Excerpt provided:
Podcast video topics and time stamps:
5:15: How the Houston Rockets decided on League of Legends
11:35: Why after is this the first thing we've heard about Rockets esports
15:50: Will Clutch Gaming move into other esports?
19:17: Explaining CG's "unprecedented competency in analytics"
28:13: What Scouting Ground could mean, acquiring an extra draft pick
37:18: What does success mean for CG, beyond simply winning?
56:43: Why should esports fans care or be excited about the Houston Rockets?
Four new teams will enter the NA LCS in 2018, each one owned by traditional sports franchises, each one a debutante in League of Legends competitive play.
When it comes to the Golden Guardians, 100 Thieves and the Houston Rockets-backed Clutch Gaming, making their mark among already established powerhouse brands like Team SoloMid and Cloud9 won’t be easy.
For the org touted by Riot Games as having an “unprecedented competency in analytics,” the first step to doing so is simple: win.
“Our stated goal since day one was to try to make Worlds this year and try to [field] a roster that gets out of the group stage next year,” said Sebastian Park, director of esports development for the Houston Rockets and newly-minted NA LCS team Clutch Gaming.
The former Team Archon CEO, who has been with the Rockets’ front office since December 2016, made the proclamation on theScore esports Podcast, where he talked about CG’s commitment to transparency, why professionalism that mainstream sports orgs bring is good for esports and revealed why his team took Scouting Grounds so seriously.

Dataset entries
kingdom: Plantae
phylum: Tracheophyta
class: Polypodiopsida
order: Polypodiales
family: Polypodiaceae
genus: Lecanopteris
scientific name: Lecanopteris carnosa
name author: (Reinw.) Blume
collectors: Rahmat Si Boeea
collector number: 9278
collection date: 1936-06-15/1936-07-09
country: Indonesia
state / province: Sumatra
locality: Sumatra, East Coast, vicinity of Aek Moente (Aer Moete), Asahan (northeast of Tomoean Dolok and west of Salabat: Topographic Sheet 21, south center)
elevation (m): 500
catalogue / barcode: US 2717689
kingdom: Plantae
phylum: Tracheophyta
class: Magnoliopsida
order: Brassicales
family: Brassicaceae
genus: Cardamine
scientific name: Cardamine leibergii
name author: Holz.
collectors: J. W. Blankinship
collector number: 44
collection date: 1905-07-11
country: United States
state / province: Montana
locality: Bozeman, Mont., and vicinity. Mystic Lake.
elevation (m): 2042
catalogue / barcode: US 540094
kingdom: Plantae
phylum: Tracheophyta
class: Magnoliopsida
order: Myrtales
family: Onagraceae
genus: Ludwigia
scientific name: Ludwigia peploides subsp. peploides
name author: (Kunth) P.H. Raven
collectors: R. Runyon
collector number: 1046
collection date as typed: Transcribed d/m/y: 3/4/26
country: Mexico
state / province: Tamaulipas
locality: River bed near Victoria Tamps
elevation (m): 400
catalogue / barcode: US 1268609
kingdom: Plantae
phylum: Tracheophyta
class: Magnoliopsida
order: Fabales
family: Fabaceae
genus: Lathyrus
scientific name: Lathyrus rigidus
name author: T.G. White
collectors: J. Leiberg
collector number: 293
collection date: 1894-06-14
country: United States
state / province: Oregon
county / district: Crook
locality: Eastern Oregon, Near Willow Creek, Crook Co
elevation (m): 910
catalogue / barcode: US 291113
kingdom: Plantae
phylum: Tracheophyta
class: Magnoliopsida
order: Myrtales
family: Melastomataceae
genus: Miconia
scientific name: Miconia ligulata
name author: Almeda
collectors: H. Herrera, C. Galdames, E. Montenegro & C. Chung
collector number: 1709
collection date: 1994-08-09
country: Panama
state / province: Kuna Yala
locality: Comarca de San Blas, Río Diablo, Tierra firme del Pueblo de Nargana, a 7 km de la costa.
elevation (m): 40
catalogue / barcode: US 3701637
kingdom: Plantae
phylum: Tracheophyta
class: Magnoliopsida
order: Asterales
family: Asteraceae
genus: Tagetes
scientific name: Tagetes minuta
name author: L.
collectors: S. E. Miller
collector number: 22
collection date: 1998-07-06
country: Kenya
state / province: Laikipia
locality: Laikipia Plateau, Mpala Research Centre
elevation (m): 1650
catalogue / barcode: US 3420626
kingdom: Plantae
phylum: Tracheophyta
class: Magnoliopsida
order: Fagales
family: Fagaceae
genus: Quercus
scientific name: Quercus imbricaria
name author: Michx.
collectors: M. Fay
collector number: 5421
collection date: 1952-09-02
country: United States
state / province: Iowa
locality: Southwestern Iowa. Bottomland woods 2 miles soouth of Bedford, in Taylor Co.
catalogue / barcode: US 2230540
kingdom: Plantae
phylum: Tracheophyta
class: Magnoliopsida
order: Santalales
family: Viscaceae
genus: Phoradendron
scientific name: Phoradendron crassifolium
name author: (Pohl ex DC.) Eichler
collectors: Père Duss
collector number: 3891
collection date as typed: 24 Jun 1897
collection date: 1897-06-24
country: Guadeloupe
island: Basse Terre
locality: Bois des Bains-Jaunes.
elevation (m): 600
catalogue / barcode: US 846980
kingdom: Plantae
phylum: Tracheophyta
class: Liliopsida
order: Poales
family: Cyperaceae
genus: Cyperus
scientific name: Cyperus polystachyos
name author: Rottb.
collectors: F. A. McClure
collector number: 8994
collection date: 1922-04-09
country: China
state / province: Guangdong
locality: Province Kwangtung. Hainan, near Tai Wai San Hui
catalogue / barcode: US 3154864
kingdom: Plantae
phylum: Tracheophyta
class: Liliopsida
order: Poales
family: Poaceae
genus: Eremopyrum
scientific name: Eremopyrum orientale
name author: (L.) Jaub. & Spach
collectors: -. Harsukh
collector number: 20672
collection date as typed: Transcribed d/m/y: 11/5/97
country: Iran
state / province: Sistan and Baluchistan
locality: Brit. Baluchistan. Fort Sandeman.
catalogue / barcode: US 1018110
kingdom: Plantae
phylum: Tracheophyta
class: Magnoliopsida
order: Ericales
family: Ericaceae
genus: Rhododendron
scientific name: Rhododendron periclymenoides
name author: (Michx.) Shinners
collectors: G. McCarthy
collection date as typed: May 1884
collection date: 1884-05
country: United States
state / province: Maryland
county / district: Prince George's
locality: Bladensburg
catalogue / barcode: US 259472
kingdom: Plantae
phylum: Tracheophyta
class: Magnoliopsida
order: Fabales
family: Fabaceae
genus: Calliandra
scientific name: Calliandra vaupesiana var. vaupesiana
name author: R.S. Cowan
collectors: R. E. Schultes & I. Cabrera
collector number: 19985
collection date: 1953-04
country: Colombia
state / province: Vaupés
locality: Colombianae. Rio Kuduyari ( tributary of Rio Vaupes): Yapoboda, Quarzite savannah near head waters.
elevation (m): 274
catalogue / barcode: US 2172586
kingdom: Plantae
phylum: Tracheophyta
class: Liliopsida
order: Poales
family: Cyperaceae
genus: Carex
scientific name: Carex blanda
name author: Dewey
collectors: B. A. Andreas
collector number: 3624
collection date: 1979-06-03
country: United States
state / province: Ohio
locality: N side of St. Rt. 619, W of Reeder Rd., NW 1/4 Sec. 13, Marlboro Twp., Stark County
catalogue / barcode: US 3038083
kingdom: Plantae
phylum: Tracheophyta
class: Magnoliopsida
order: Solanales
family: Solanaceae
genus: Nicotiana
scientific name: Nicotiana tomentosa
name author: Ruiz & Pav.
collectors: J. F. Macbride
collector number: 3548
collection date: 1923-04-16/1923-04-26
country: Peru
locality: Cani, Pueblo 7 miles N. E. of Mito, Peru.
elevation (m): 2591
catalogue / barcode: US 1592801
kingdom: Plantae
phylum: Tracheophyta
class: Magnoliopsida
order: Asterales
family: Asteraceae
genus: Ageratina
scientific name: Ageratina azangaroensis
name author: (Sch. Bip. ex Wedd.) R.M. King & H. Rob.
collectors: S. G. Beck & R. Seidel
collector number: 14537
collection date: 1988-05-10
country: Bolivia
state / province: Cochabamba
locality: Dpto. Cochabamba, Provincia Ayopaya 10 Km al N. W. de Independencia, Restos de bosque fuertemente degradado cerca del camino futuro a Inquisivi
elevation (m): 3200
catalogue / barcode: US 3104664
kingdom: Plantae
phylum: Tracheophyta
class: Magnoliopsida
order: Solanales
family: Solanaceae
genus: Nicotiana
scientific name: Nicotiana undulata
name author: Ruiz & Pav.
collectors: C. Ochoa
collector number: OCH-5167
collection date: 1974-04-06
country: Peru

Task prompt: Reproduce the part of the Clutch Gaming text starting at "19:17: Explaining CG's" and ending at "Legends competitive play.", substituting "data analysis" for each occurrence of "analytics".

Your solution:
19:17: Explaining CG's "unprecedented competency in data analysis"
28:13: What Scouting Ground could mean, acquiring an extra draft pick
37:18: What does success mean for CG, beyond simply winning?
56:43: Why should esports fans care or be excited about the Houston Rockets?
Four new teams will enter the NA LCS in 2018, each one owned by traditional sports franchises, each one a debutante in League of Legends competitive play.